I took the work of bubbliiiing as a reference to consider the whole structure of the project, but the implementations are different in many ways.
Writing the test file.
- put the the voc dataset under
data/voc folder
. - put the resnet18-5c106cde.pth file under the
data/resnet folder
. - run
python train.py
I wrote and trained a resnet18 by myself on CIFAR10 dataset. I got an classification accuracy of about 0.93. But I used the pytorch official pre-trained resnet18 as the backbone.
- optimizer.step() in each iteration, but scheduler.step() each epoch.
- be careful about the naming of the layers in the forward method of the model. In-place naming (x=y;y=x) may push errors.
- The image loaders load images as: [N,C,H,W]
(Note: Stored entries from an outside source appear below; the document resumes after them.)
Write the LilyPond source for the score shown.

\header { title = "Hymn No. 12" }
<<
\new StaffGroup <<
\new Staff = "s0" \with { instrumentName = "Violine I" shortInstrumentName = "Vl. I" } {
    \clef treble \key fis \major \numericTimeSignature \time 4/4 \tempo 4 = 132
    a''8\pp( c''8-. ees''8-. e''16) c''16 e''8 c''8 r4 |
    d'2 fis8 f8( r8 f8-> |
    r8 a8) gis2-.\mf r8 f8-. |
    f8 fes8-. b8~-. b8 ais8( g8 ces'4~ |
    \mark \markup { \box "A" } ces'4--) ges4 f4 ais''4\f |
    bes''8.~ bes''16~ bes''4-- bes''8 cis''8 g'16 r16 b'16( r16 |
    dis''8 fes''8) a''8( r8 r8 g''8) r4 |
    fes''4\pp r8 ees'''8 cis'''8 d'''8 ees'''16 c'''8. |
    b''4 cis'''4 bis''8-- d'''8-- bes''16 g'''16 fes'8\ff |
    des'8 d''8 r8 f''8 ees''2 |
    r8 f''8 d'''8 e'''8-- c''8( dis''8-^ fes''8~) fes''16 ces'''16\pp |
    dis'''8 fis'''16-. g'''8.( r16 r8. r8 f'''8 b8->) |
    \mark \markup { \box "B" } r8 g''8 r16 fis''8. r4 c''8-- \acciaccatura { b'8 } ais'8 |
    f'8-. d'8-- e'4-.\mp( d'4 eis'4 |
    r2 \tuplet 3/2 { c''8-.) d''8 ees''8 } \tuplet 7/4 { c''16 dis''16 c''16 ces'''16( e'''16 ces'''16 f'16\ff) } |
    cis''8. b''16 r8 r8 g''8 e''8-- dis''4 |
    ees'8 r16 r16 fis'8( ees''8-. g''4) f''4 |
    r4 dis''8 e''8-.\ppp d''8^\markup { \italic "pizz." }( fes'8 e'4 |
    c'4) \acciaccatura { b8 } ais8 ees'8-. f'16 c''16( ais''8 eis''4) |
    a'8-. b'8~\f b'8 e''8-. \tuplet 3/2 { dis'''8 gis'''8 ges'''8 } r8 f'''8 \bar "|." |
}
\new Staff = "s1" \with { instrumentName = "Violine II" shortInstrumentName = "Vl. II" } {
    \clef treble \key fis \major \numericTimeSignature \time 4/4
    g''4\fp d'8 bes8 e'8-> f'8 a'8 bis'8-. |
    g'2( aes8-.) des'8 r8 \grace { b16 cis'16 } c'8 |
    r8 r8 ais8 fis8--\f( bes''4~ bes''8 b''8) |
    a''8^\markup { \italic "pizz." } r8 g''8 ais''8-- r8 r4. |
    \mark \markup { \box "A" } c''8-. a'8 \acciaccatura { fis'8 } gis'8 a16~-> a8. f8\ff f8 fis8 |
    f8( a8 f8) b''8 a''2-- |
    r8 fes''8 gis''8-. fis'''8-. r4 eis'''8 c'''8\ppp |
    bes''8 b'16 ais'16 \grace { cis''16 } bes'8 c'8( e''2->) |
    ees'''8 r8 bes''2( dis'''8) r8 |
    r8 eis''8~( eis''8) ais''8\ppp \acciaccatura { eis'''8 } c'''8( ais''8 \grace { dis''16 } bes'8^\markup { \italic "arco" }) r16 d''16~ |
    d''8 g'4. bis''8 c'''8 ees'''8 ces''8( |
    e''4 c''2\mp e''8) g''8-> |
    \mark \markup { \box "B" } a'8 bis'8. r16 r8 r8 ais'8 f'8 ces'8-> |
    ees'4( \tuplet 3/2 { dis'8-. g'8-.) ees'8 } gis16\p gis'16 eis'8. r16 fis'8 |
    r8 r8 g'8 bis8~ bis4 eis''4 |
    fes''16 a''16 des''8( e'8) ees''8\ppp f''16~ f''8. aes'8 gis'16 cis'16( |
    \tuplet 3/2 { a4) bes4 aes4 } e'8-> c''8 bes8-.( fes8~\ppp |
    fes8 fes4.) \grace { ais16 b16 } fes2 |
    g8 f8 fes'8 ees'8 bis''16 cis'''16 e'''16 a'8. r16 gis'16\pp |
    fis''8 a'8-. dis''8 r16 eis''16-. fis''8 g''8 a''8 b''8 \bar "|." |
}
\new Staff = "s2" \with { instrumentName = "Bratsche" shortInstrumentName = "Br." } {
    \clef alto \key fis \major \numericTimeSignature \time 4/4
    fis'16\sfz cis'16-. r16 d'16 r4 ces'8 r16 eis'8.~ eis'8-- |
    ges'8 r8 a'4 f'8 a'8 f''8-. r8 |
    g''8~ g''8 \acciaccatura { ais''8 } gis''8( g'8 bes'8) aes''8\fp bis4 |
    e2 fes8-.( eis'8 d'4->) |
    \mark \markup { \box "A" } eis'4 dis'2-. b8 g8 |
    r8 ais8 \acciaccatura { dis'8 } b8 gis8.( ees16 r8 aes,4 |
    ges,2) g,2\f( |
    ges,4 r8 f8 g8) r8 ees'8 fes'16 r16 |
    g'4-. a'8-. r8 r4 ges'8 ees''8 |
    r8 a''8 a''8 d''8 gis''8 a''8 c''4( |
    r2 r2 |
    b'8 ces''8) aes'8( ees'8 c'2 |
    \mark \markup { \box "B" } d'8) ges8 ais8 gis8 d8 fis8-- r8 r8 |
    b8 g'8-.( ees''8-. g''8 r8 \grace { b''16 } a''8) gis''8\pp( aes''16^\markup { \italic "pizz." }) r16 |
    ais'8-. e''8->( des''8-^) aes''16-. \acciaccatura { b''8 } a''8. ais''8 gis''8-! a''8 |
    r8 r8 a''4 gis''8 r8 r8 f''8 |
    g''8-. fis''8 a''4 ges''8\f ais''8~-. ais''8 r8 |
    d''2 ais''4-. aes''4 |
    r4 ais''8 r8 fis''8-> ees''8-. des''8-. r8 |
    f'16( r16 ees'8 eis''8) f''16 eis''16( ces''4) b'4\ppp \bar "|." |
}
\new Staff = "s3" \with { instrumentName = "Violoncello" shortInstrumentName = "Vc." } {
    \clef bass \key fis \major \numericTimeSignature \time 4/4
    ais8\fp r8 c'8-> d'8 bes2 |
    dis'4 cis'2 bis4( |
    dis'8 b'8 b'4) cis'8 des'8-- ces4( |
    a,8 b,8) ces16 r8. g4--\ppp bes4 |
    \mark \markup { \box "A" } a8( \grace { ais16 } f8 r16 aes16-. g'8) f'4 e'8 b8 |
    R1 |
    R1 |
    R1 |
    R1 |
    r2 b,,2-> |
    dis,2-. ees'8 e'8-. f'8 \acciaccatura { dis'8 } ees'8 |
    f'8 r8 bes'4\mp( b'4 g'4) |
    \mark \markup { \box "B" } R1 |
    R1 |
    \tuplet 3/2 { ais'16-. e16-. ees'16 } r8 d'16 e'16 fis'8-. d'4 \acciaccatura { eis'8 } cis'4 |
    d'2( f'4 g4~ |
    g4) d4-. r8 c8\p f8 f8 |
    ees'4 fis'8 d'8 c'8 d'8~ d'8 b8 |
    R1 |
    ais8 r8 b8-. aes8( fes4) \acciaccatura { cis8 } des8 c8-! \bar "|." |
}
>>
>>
- First make the K anchors for each place (relative position to the points)
- Then generate all the center points of the anchors
- np.meshgrid(x1, x2), x1 increase in the horizontal direction(y). x2 in the vertical direction(x)
- put the K anchors on the center points
- Need function to select rois from region proposal
- Contiguous tensors: for efficent visiting before functions like view()
- torch.clamp() to crop the bounding boxes
- roi pooling need to adjust the boxes' scales from image to features
- the classifier is trained separately from the backbone and the rpn.
- add the true boxes to the rois for roi pooling, for better training of the heads
- need to make a custom data loader
- the label of the boxes in the xml file are based at the up-left
- When making true boxes and labels, the length of the boxes must be the same for all images in a batch. I made 32 true boxes for each image, empty boxes are labeled -1
- need to map the true labels and boxes to the rpn and heads.
- reg uses smooth l1 loss. less sensitive to large biases
- Use torch.gather for selection of the reg boxes because the reg head output is of shape [N,n_sample, n_class*4].